In follow-up to an article on creating income from your Thrift Savings Plan at retirement (Men and Money Don’t Come With Instructions), there’s a way to add additional power to the split income strategy.
To summarize from the Men and Money article, the split income strategy is built by diversifying your assets not only by asset allocation but also over time. At retirement, since you do not need access to your entire TSP account balance immediately upon retirement (knowing you want it to last over your lifetime), the account balance is divided into segments based on when you plan to use them (i.e., immediately, 5 years, 10 years, or 15 years down the road). This provides the opportunity to take advantage of higher returns over time while utilizing guarantees.
On its own, this strategy provides sustainable income over a retiree’s lifetime.
What if a portion of the final leg could be tax free 15 years down the road when you are ready to use it for income? With a little forethought at implementation, the strategy becomes even more powerful.
Using the illustration above, all or a portion of the last “leg” (the portion set aside to earn returns for 15 years prior to taking earnings) could be converted to a Roth IRA. This would cause a tax liability at the conversion (your taxable income would increase by $31,487), but all of the growth from the original $31,487 to the projected $99,883 could be tax free!
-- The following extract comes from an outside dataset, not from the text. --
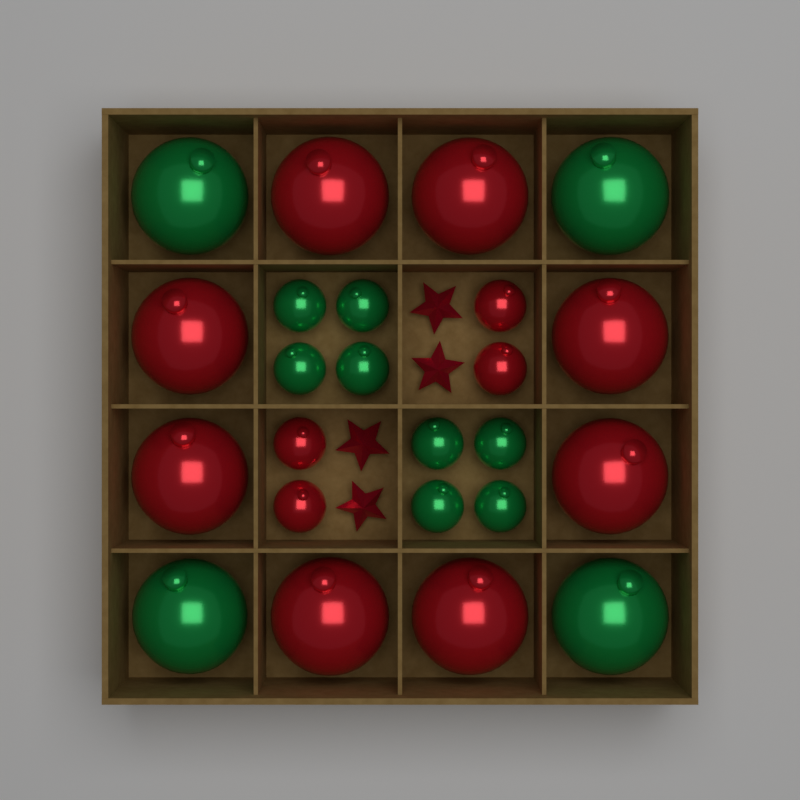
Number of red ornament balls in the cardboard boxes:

That’s right, the income available in fifteen years would all be tax free, AND anything left in the account at your death would pass income tax free to your heirs.
2010 is a particularly good year to take advantage of this strategy, because the limitations around converting to a Roth IRA were eliminated beginning January 1, 2010. When you add in the fact that the Bush tax cuts are still in effect until the end of December, there may never be a better time to implement this strategy.
If you are retired and still have funds in the TSP or you are 59½ and still working, this winning combination may be right for you.